What happened next was the breakthrough for both men.
“Cesar grabbed my shirt,” says Brother Hirbe, “and told me, ‘If I will never be able to walk, then teach me how to fly.’”
Those words resonated in Brother Hirbe’s mind and heart, and for the next year he visited Cesar every single day at La Palma Hospital, where he did his rehabilitation. It was a time in which he “turned his suffering into redemption. He turned something ugly into something beautiful,” said Brother Hirbe. Inspired by the young man’s transformation, the brother approached Cardinal Roger Mahony to “open a flight school to teach boys how to fly.”
This is how the Friars of the Sick Poor was founded, to “offer hope, turn pain and suffering into redemption and bring them closer to the church.”
Today, the Friars of the Sick Poor have nine members, including two postulants and an inquirer. In 2008 it was recognized as a Public Association of Consecrated Life, in view of becoming in the future a Secular Institute of Diocesan Right.
‘A new awakening’
Brother Richard Hirbe had taken his first vows with the Capuchin Franciscans in Broken Arrow, Oklahoma, back in 1976. But in the 1980s he was “led back” to California, where he was born and raised. He then got involved in hospice ministry. The encounter with Cesar, he admits, “was a new awakening to go deeper into the pain of others. Cesar trained me, not the other way around,” Brother Hirbe says humbly.
Today Brother Hirbe starts his rounds at 4 a.m. visiting mostly those affected by drive-by shootings, and ends at 4 p.m. Brother Cesar ministers mostly to the same population.
“Mary shows us how to follow Christ, how to live the vows,” said Friar of the Sick Poor Father John Sigler, in his homily during the Dec. 11 profession of vows Mass at St. Francis Chapel over which he presided.
“Our Blessed Mother also had this sense of awe: Why me? What did I do wrong?” he said as a comparison with Brother Cesar’s life. The Virgin of Guadalupe is the Friars’ patroness.
“But she continued to live with such humility; she too would live in poverty today, which means serving in the midst of the difficulties. She chose to continue to serve and Brother Cesar chose to continue to serve our Lord; to help his parents and help raise his sons.”
When his youngest son turns 18 in three more years, Brother Cesar said he would like to enter St. John’s Seminary to become a priest.

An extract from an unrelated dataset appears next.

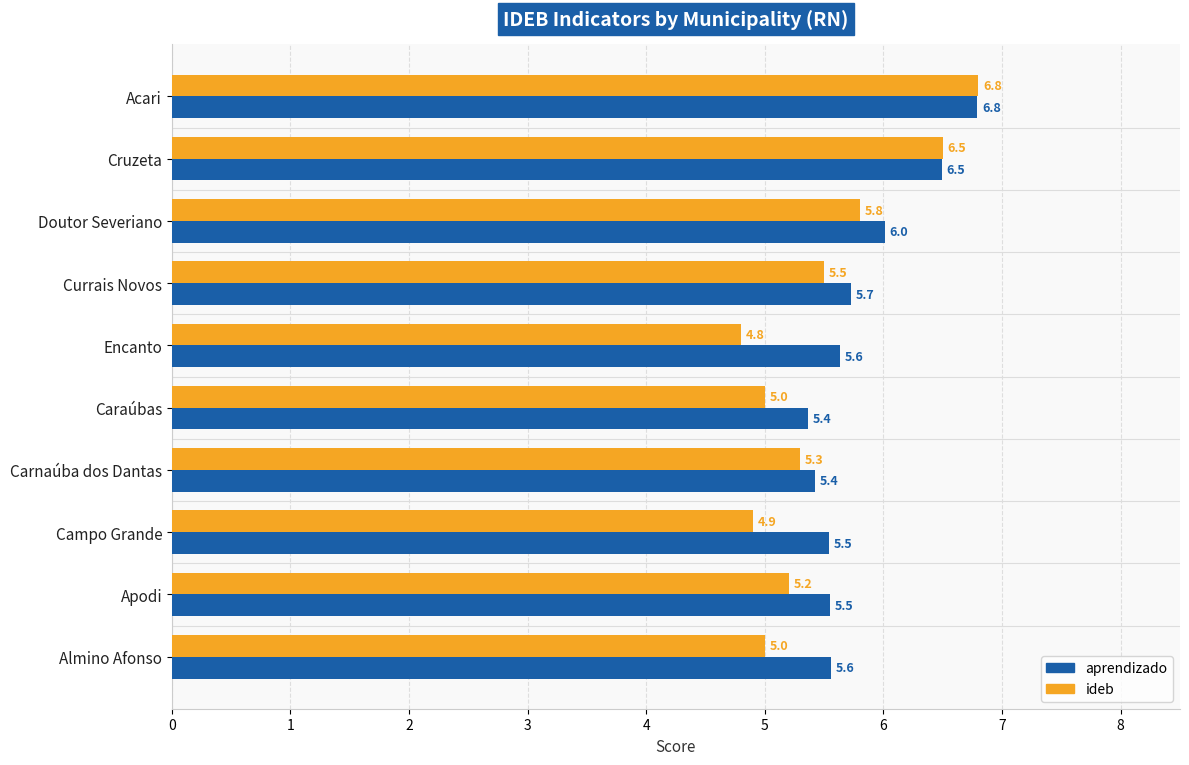

At which category is the sum across all series the highest?

Acari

“Muy orgullosa (very proud) of him,” says Luisa Galan, Brother Cesar’s mother, of her son’s decision to join the Friars. “I never expected that one of my sons would choose this way. He [Cesar] has taught us a great lesson.”

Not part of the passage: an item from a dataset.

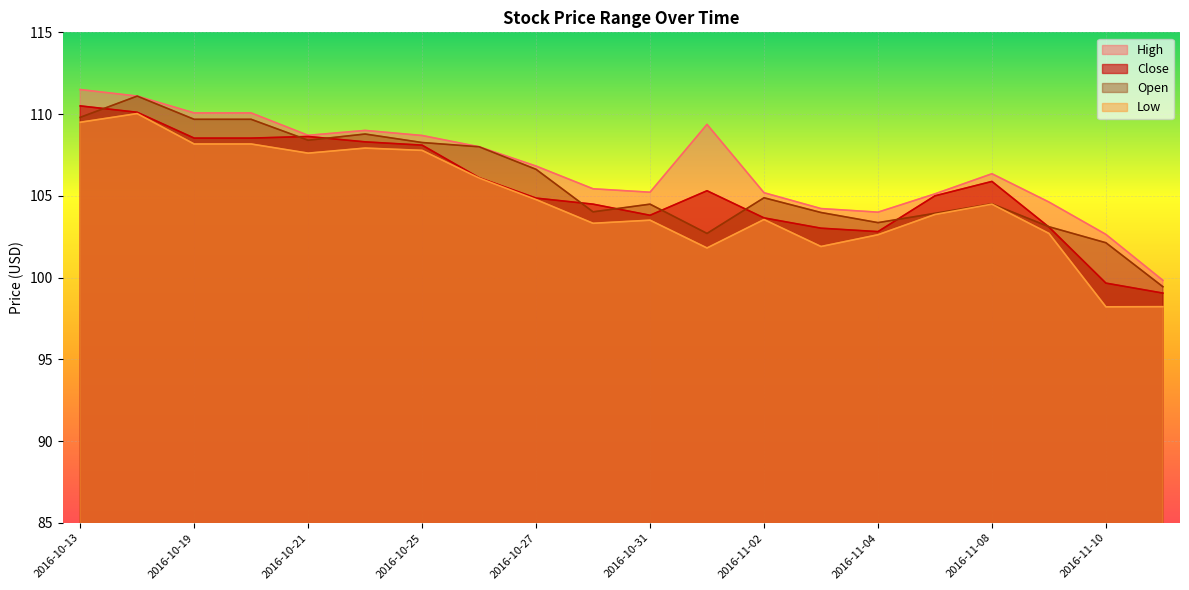

Which category has the highest value across all series?

2016-10-13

“This is wonderful!” exclaims his youngest sister Gaby. “He used to be so travieso (naughty) and it was so horrible when all that happened to him and my brother Hector. Now we are a lot closer than before.”
And Cesar is equally close to Brother Hirbe’s heart. “When we look back 100 years from now, we will see that Cesar was the founder [of the Friars of the Sick Poor] and I was just His instrument.”